Action item -
What you should give back is every line from the one containing "left elbow: (588, 508)" through the last line of the records below, word for word and without pictures.

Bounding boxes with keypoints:

- - -

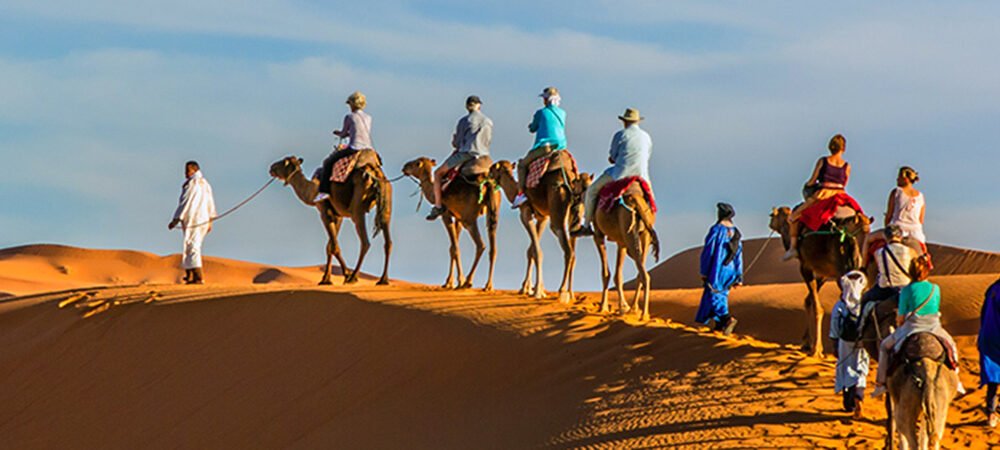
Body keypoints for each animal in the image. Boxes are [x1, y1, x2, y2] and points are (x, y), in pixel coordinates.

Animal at [268, 156, 392, 284]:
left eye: (283, 162)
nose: (271, 167)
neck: (313, 191)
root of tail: (376, 173)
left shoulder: (324, 212)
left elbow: (334, 246)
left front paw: (346, 274)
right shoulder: (338, 216)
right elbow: (329, 246)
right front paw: (325, 279)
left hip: (358, 207)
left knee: (365, 242)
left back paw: (353, 277)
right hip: (386, 201)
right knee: (388, 240)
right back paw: (383, 280)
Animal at [402, 156, 500, 290]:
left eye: (415, 163)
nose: (404, 167)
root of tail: (487, 184)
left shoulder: (446, 215)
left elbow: (454, 248)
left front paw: (458, 281)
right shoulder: (458, 218)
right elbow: (452, 247)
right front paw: (449, 282)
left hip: (469, 219)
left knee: (481, 245)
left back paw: (468, 282)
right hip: (492, 212)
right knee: (493, 248)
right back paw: (488, 285)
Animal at [490, 156, 584, 304]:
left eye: (493, 168)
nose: (487, 172)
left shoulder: (525, 212)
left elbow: (537, 252)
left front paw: (537, 291)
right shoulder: (543, 217)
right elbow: (531, 251)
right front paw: (527, 288)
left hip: (557, 211)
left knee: (568, 250)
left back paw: (562, 292)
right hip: (575, 217)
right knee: (573, 250)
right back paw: (571, 293)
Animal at [588, 178, 660, 318]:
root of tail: (636, 200)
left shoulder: (598, 234)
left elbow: (606, 273)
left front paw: (604, 307)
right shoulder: (621, 243)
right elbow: (618, 275)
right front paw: (624, 307)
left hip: (629, 228)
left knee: (643, 273)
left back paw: (643, 314)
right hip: (643, 234)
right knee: (641, 270)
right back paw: (635, 309)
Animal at [768, 207, 872, 358]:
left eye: (772, 215)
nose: (770, 223)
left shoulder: (806, 267)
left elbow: (818, 307)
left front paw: (816, 349)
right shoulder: (824, 274)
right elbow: (808, 300)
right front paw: (806, 342)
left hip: (844, 272)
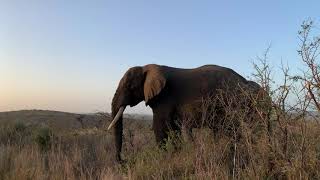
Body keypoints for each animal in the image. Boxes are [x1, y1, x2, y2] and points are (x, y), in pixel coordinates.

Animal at [108, 64, 270, 161]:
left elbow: (160, 127)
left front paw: (164, 158)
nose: (123, 160)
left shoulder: (164, 97)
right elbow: (173, 129)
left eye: (129, 86)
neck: (146, 67)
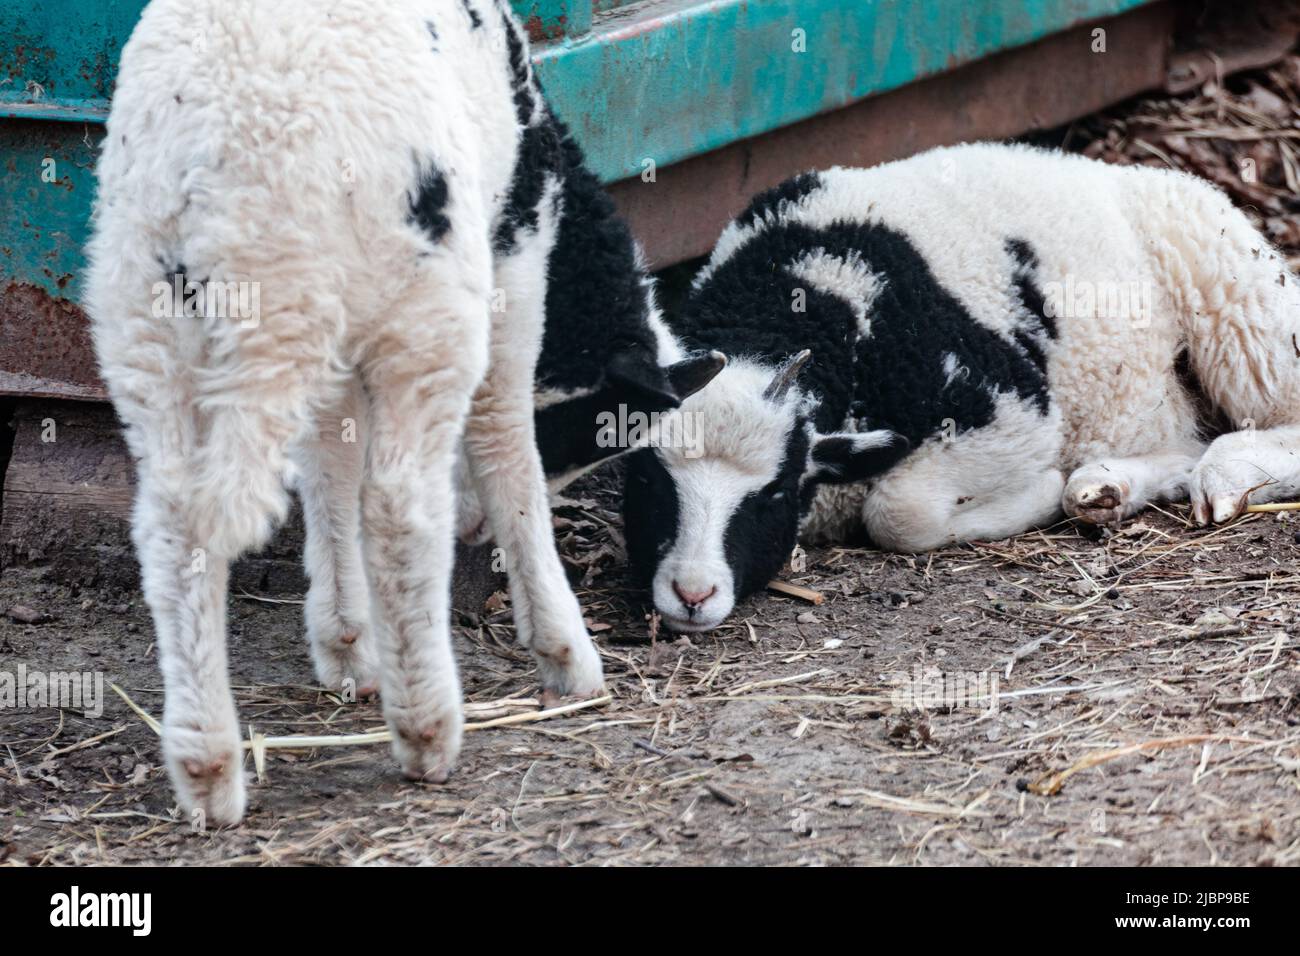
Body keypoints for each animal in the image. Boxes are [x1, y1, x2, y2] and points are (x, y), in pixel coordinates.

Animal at [83, 0, 712, 822]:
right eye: (585, 434)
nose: (474, 533)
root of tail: (243, 162)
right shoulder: (512, 271)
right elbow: (505, 449)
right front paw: (565, 655)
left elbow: (329, 467)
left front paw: (348, 645)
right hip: (428, 303)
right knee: (399, 509)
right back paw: (427, 727)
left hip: (144, 318)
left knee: (173, 526)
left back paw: (206, 766)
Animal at [621, 141, 1300, 632]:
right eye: (648, 481)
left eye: (773, 493)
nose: (692, 594)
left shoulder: (1011, 413)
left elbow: (900, 514)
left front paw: (1035, 495)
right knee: (1182, 442)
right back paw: (1110, 485)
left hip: (1234, 291)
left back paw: (1216, 477)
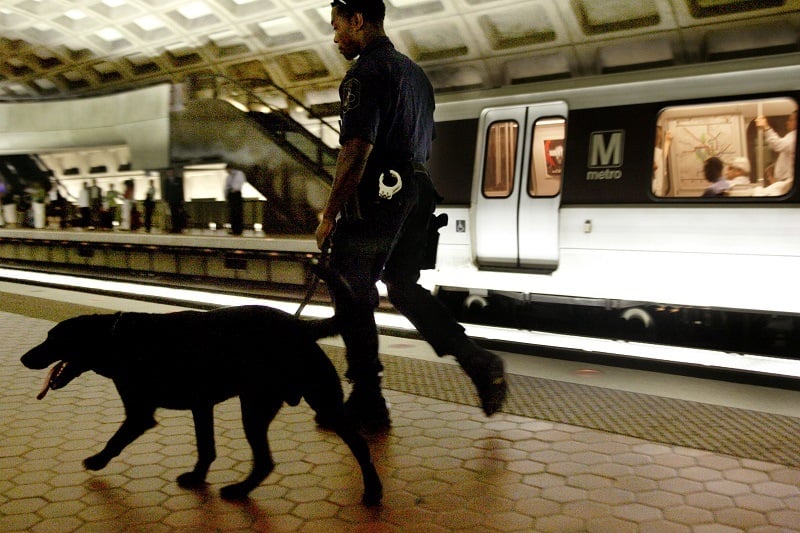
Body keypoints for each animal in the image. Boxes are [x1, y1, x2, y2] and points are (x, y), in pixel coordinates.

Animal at [18, 266, 382, 502]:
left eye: (53, 339)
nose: (24, 358)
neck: (115, 338)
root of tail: (303, 326)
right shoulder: (200, 405)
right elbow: (206, 447)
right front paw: (196, 477)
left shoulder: (140, 415)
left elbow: (115, 440)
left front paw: (96, 460)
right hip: (265, 405)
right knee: (266, 461)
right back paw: (241, 490)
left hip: (296, 404)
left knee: (357, 446)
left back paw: (372, 491)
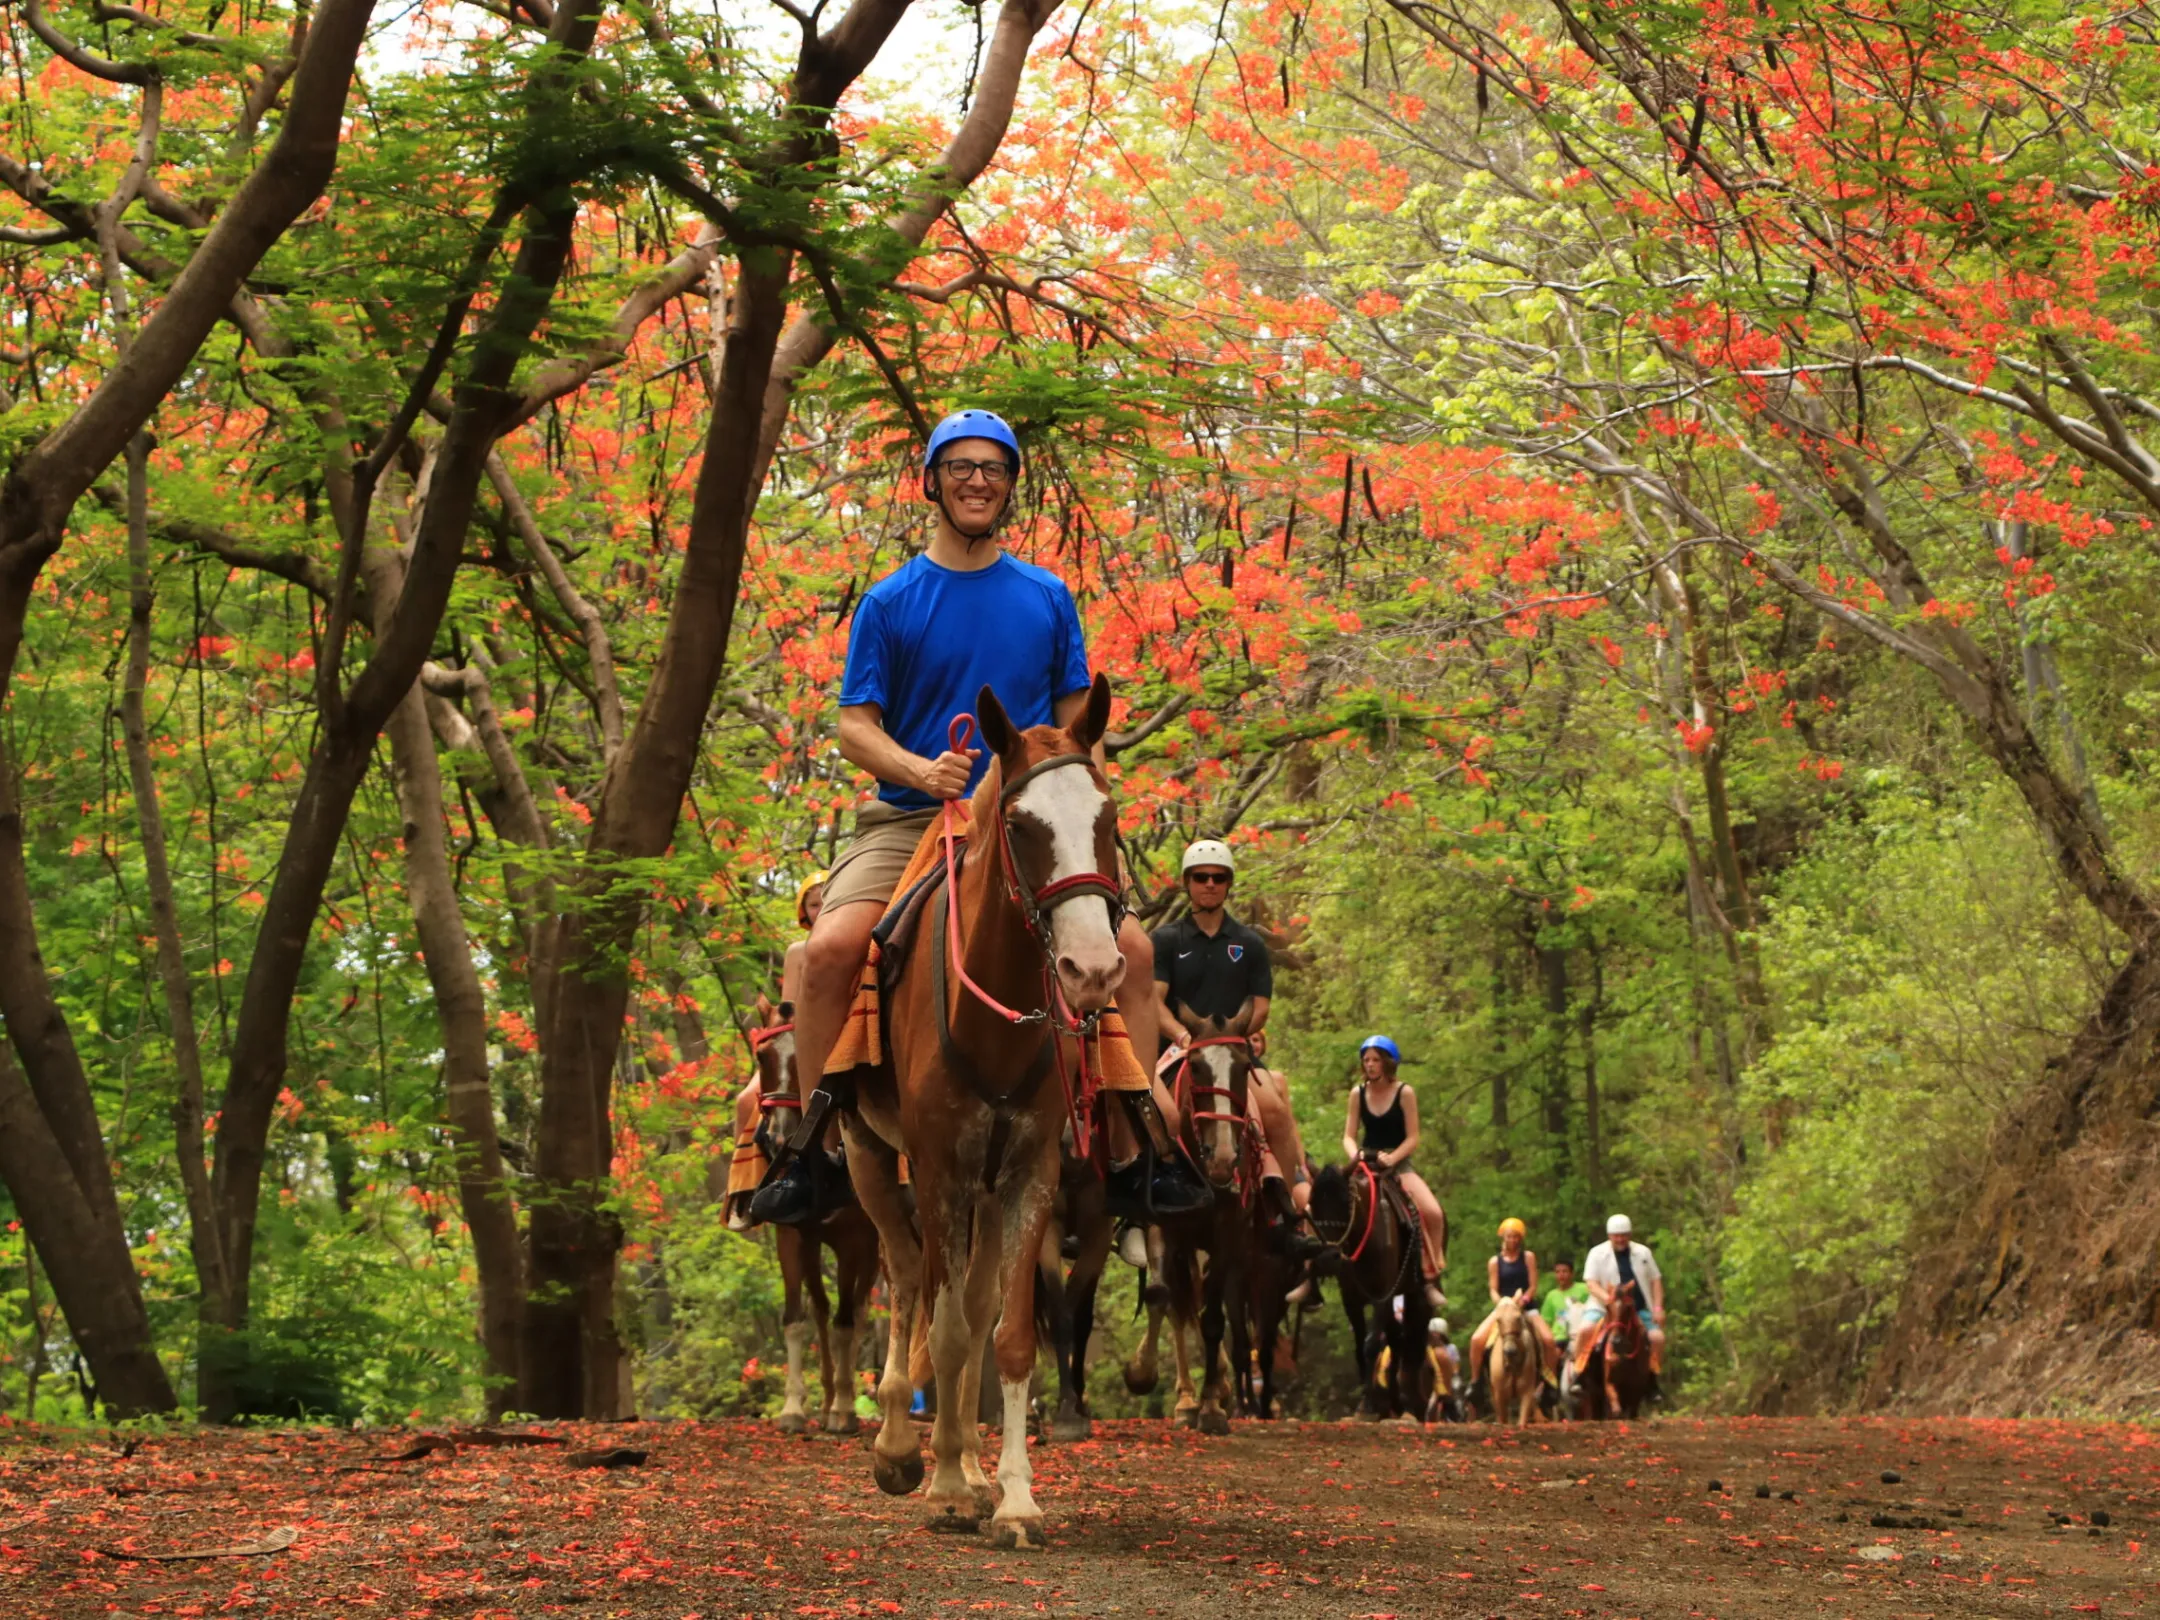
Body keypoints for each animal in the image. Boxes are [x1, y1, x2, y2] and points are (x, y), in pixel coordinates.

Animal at [745, 997, 882, 1436]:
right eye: (762, 1055)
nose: (779, 1137)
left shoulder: (855, 1241)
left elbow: (844, 1323)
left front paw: (844, 1411)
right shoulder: (793, 1236)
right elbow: (796, 1319)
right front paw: (793, 1408)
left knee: (858, 1312)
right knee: (822, 1308)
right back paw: (825, 1400)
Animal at [839, 676, 1127, 1549]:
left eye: (1107, 819)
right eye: (1024, 825)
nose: (1091, 969)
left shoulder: (1030, 1170)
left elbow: (1005, 1335)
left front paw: (1012, 1498)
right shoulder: (938, 1169)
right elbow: (943, 1328)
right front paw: (935, 1485)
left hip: (989, 1190)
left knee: (970, 1305)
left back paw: (965, 1465)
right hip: (870, 1158)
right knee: (907, 1280)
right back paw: (903, 1450)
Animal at [1307, 1160, 1439, 1421]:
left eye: (1345, 1202)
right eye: (1313, 1201)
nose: (1327, 1258)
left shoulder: (1382, 1296)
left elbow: (1371, 1346)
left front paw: (1369, 1405)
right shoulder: (1352, 1300)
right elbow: (1360, 1347)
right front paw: (1366, 1405)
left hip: (1416, 1294)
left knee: (1413, 1343)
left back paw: (1411, 1407)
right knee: (1398, 1338)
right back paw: (1397, 1404)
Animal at [1484, 1295, 1540, 1426]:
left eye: (1518, 1318)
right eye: (1498, 1320)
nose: (1510, 1350)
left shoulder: (1527, 1392)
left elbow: (1522, 1421)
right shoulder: (1500, 1394)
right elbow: (1503, 1419)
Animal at [1580, 1283, 1653, 1421]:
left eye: (1628, 1307)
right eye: (1607, 1307)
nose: (1616, 1341)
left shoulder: (1637, 1388)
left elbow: (1632, 1411)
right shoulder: (1610, 1384)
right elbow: (1615, 1409)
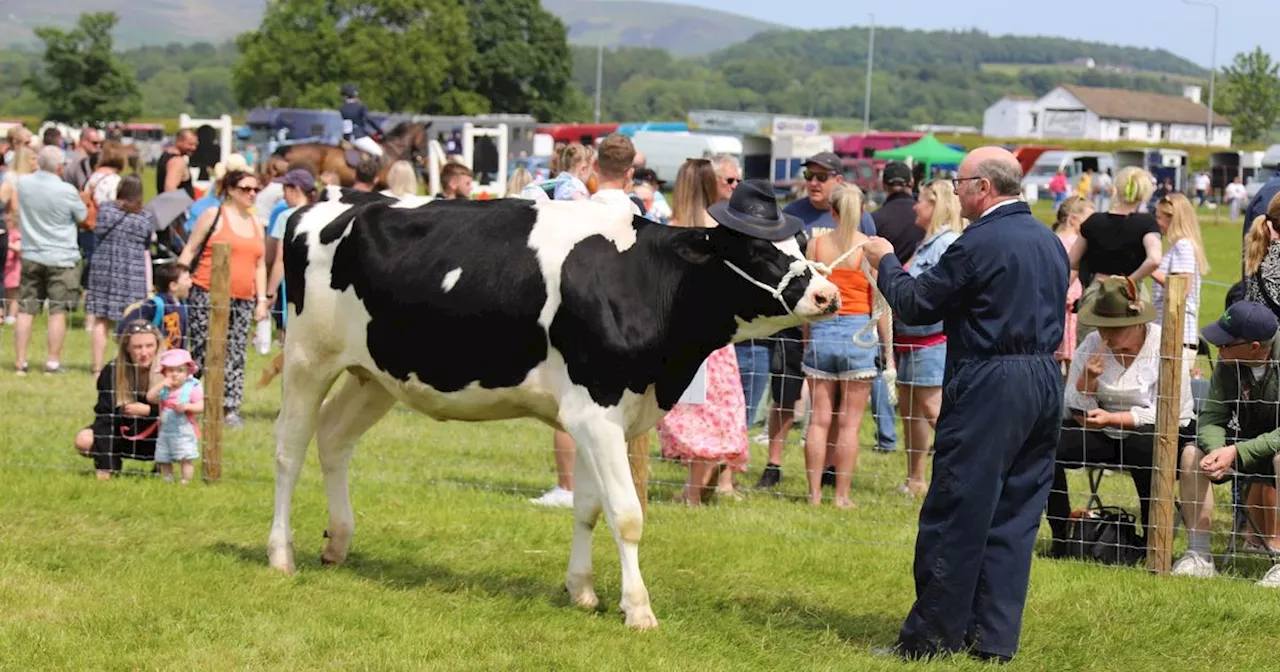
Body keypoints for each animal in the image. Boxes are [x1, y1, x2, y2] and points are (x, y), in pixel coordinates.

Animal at [270, 188, 839, 629]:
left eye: (799, 244)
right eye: (757, 251)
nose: (829, 294)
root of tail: (328, 203)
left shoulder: (598, 416)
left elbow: (588, 508)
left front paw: (582, 590)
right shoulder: (597, 413)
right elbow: (626, 515)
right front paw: (638, 609)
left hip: (374, 375)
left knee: (334, 439)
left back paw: (337, 542)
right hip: (306, 358)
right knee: (289, 450)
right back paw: (281, 555)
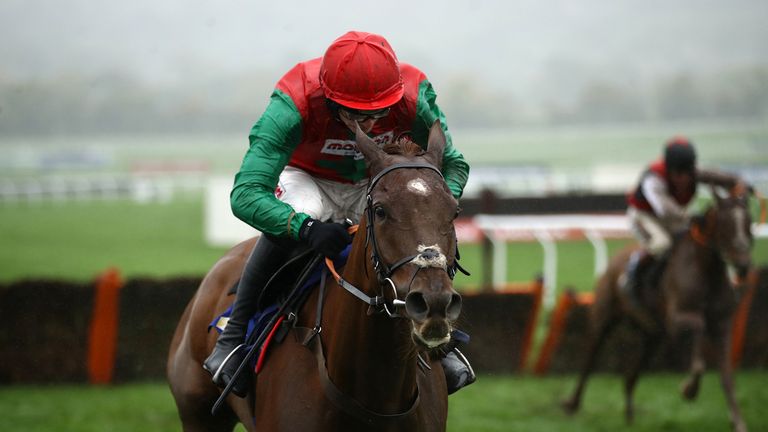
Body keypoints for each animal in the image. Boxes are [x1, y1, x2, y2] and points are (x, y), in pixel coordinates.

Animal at [560, 187, 752, 432]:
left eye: (748, 222)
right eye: (725, 224)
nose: (743, 265)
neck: (706, 270)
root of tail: (615, 261)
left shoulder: (722, 325)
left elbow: (727, 375)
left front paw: (738, 421)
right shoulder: (678, 318)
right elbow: (698, 339)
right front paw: (689, 389)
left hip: (653, 334)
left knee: (631, 375)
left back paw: (630, 416)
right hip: (604, 318)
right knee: (589, 359)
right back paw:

- - -

Reply to the exercise -
left elbow: (588, 508)
left front paw: (582, 590)
right shoulder: (597, 413)
right elbow: (626, 515)
right front paw: (638, 609)
left hip: (374, 375)
left knee: (334, 439)
left back paw: (337, 542)
right hip: (306, 358)
right knee: (289, 450)
right back paw: (281, 555)
Body keypoints for each animal in the image. Boxes are [x1, y1, x2, y2] and points are (x, y), in pixel coordinates.

Animal at [560, 187, 752, 432]:
left eye: (748, 222)
right eye: (725, 224)
nose: (743, 265)
neck: (706, 270)
root of tail: (615, 261)
left shoulder: (722, 325)
left elbow: (727, 375)
left front paw: (738, 421)
right shoulder: (678, 318)
right elbow: (698, 339)
right front paw: (689, 389)
left hip: (653, 334)
left knee: (631, 375)
left back paw: (630, 416)
right hip: (604, 318)
right knee: (589, 359)
right back paw:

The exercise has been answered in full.